I'm sure that there are people who would download books in a way which infringes copyright even if they were priced fairly and without DRM, but I am not sure if these people represent a loss — if they would not have paid for the work in any case, the only loss is effectively the equivalent of their unjust enrichment. Far better to focus on making offers attractive to those who would pay, to encourage and ensure that they do so, in my opinion!

What do you think? Do you read electronic books? Would you download a book without a licence if you could not find a suitable electronic copy legitimately?

Wednesday, 15 February 2012

Theft?

An interesting post here from the BBC.

I think there are some issues. As I understand the law - and I am often wrong - there is no such offence as theft of intellectual property. There are statutory offences of copyright infringement but copyright infringement is not theft. I am wary at attempts to invoke offences such as conspiracy to defraud. Right owners deserve to be protected but I am not sure that the involvement of police units normally used in the fight against organised crime and drug dealers is necessarily appropriate in an IP context.

Sunday, 12 February 2012

Confidence, privacy and the public domain?

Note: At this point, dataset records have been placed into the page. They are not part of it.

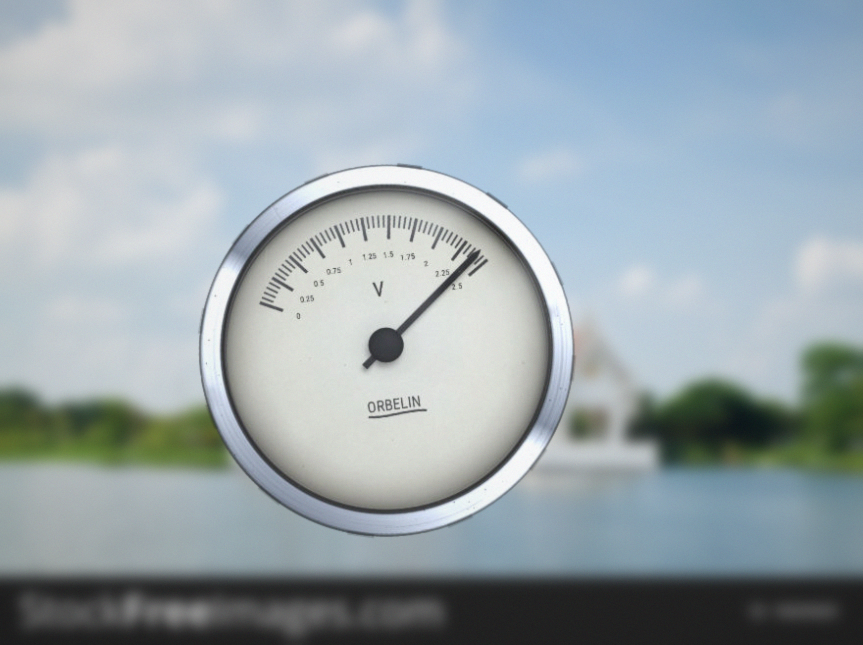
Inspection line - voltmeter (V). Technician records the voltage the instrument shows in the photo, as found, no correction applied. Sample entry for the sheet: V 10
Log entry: V 2.4
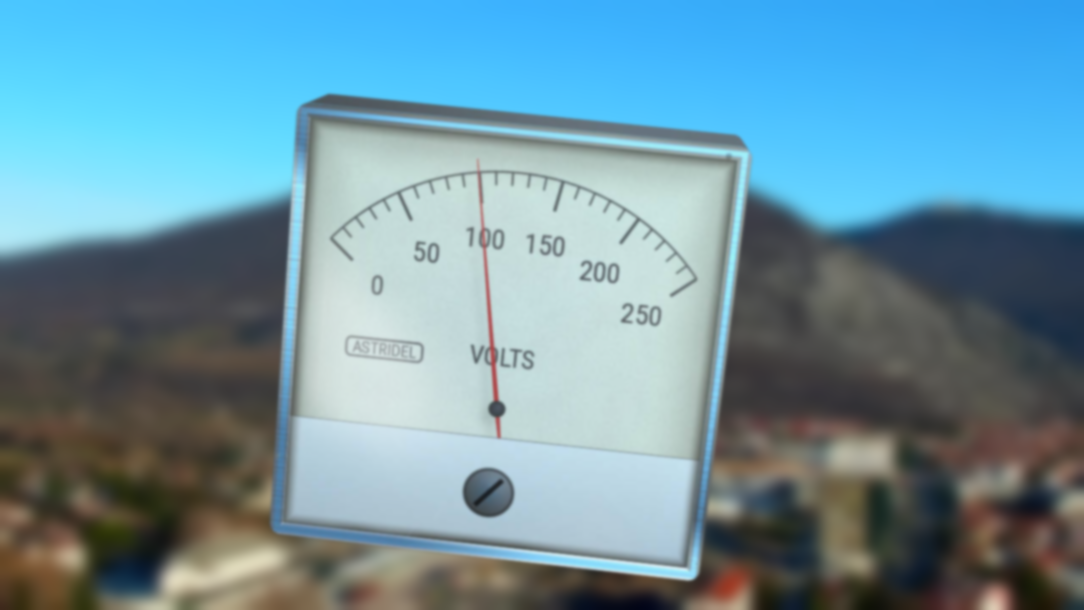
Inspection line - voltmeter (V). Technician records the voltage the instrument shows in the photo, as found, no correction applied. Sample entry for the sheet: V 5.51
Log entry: V 100
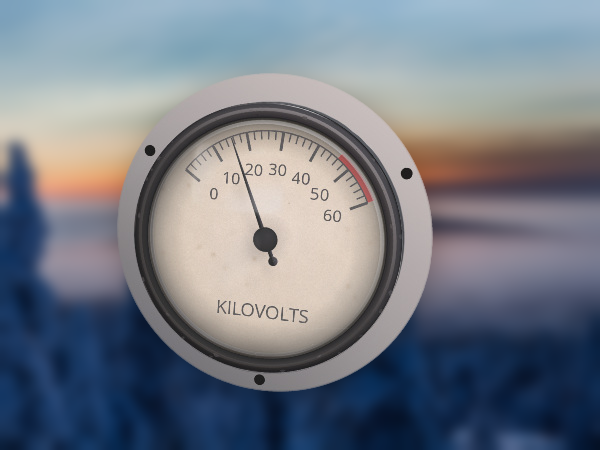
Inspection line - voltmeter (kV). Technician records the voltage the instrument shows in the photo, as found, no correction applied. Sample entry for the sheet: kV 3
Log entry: kV 16
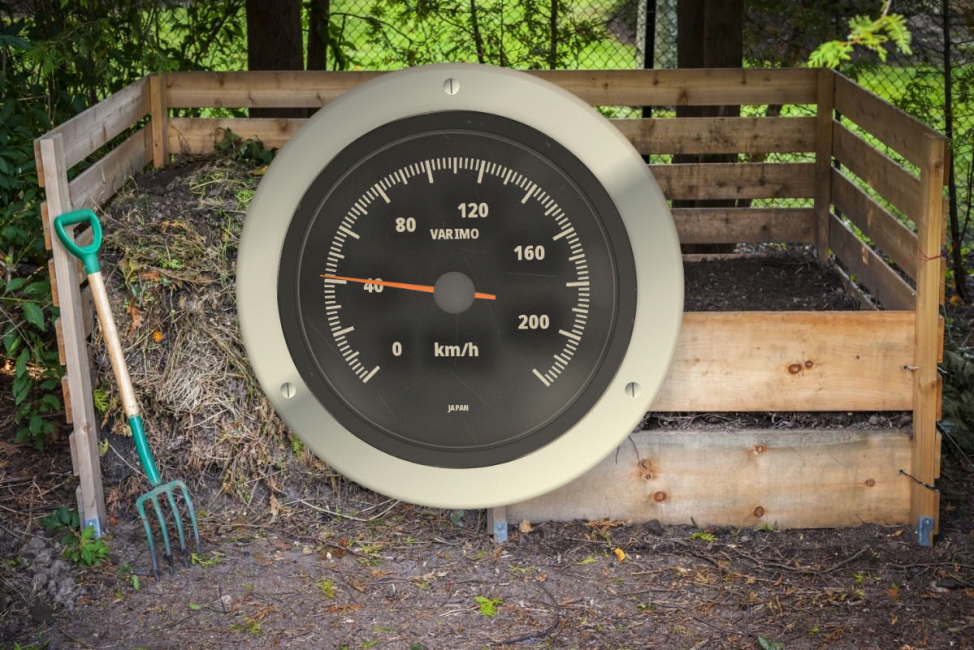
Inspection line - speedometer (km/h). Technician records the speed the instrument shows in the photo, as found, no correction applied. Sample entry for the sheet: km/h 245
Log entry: km/h 42
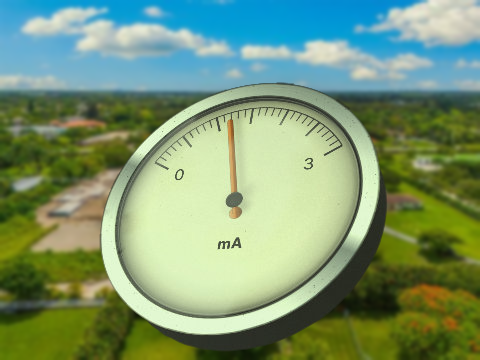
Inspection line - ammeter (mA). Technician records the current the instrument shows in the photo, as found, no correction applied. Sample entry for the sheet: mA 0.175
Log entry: mA 1.2
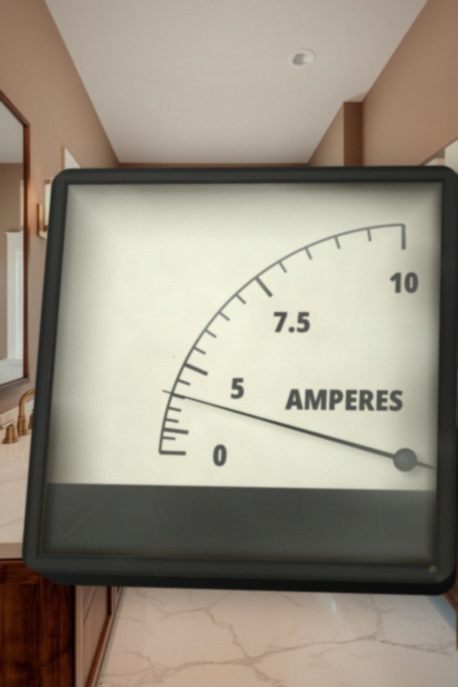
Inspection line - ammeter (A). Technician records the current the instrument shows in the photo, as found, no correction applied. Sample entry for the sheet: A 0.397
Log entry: A 4
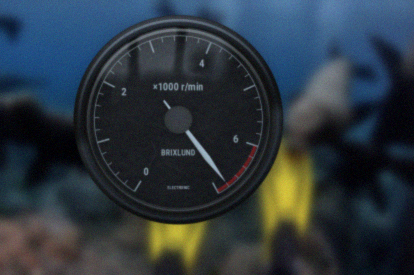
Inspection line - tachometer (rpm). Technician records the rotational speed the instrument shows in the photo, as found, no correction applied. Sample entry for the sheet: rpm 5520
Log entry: rpm 6800
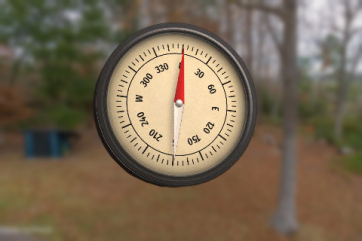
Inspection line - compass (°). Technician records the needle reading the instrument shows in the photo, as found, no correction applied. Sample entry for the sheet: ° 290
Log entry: ° 0
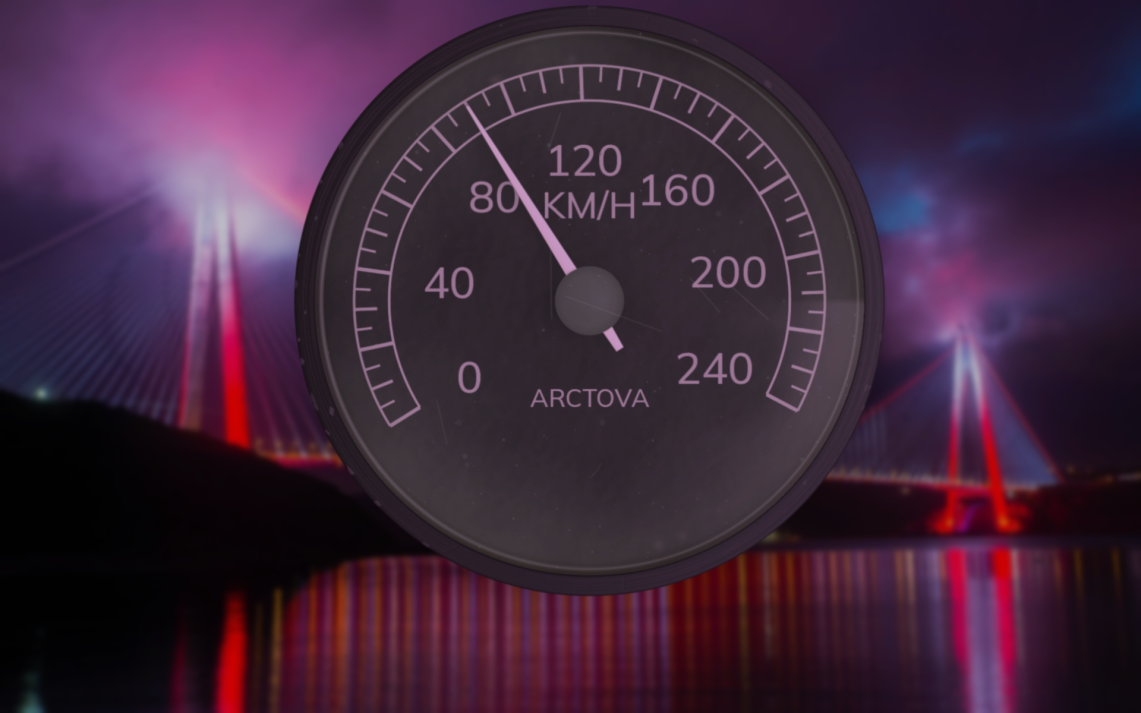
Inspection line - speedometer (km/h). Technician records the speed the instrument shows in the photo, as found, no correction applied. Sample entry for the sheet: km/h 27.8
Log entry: km/h 90
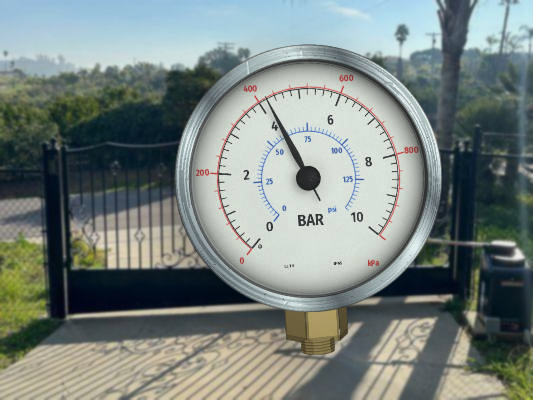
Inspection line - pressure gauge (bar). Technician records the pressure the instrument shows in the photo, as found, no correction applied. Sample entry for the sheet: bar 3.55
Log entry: bar 4.2
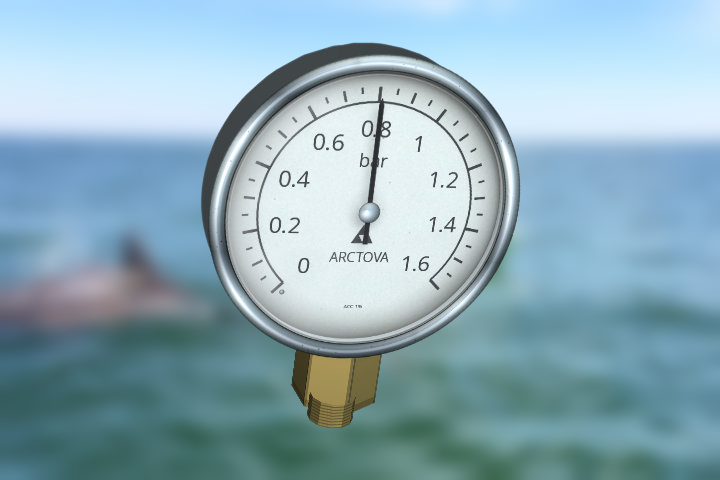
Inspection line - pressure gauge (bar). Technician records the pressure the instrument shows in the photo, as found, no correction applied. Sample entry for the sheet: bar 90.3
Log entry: bar 0.8
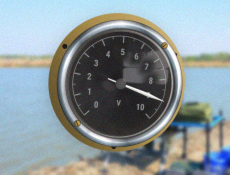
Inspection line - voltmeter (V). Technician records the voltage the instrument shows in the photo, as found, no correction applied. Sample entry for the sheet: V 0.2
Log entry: V 9
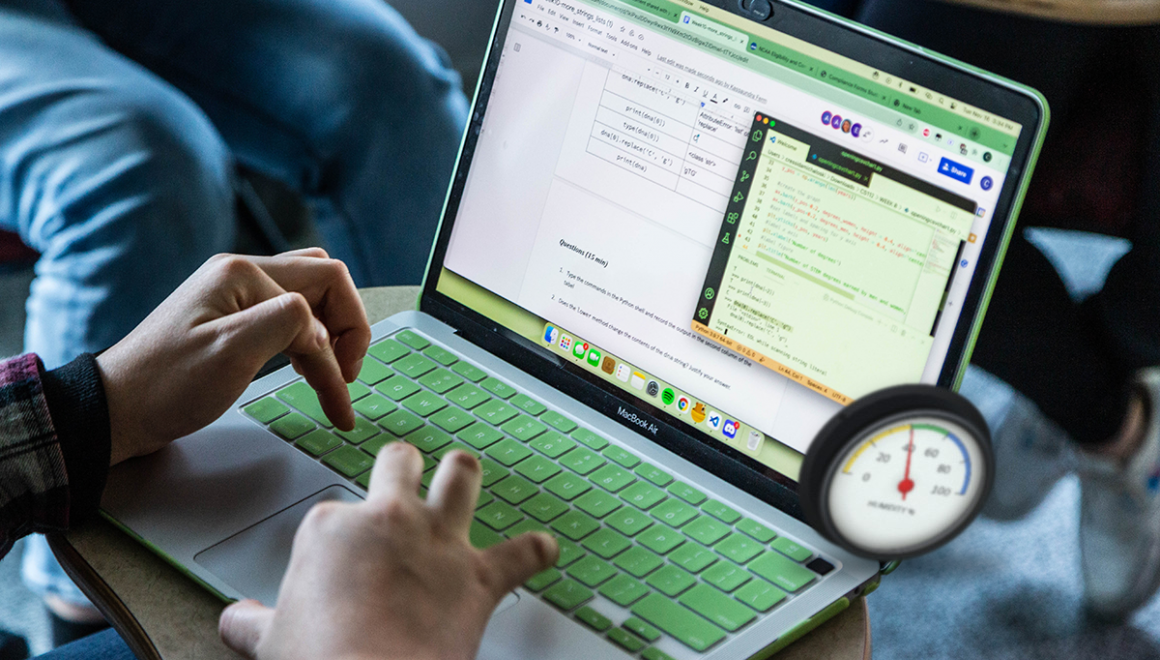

An interesting piece about the publication of a work by James Joyce by a small publisher in Ireland.

The Joyce foundation has apparently called the publication an "outrage" as "it had not granted permission for the book's release" — despite the work seemingly being in the public domain.

On what basis, then, does (or should) the foundation be entitled to grant, or withhold, permission — on what right is the permission founded?

I'd question whether there should be an expectation of privacy now that Joyce is so long dead, particularly since the publication here does not harm (other than in the sense of a perceived right of control / remuneration) any of his remaining family, and I'm skeptical that confidence should apply here either.

There's an interesting question behind this; after the term of copyright has expired, is there, or should there be, a right to prevent publication of what was previously a copyright work?

Wednesday, 1 February 2012

Virtual items, real theft

An interesting contrast to the case below, a Dutch court has held that tricking someone into giving up digital items in the online game RuneSpace amounted to the theft of those items — a concept generally more relevant to the physical world.

(I recall a reasonably relevant discussion back in 2007, on whether the offence of rape could be committed in an online environment; here's an analysis of the Belgian decision to prosecute, and an interesting view on it.)

Temple Island v. New England Teas

An amazing decision of the Patents County Court — Temple Island v. New England Teas — that a person who stood in the same place as a previous photograph, and took a photograph which looks a bit similar, infringed the copyright in the original photograph.

The judge held that the defendant "cannot have ... a southbound Routemaster on Westminster Bridge before the Houses of Parliament at the same angle as the claimant's work on a greyscale background and a white sky, in circumstances where they have admitted seeing the claimant's work."

I am lost for words with this one...

Briefing note on new copyright legislation in Ireland

In the Irish case of EMI v. UPC (a follow up on the EMI v. Eircom case, the judge (Charleton J) held that Irish law was incompatible with EU obligations on ensuring appropriate protections for copyright, under directive 2004/48/EC - paragraphs 137 - 138 of the ruling.

Ireland has announced legislation to remedy the alleged problem; the briefing note to the Irish parliament is interesting, and is available here.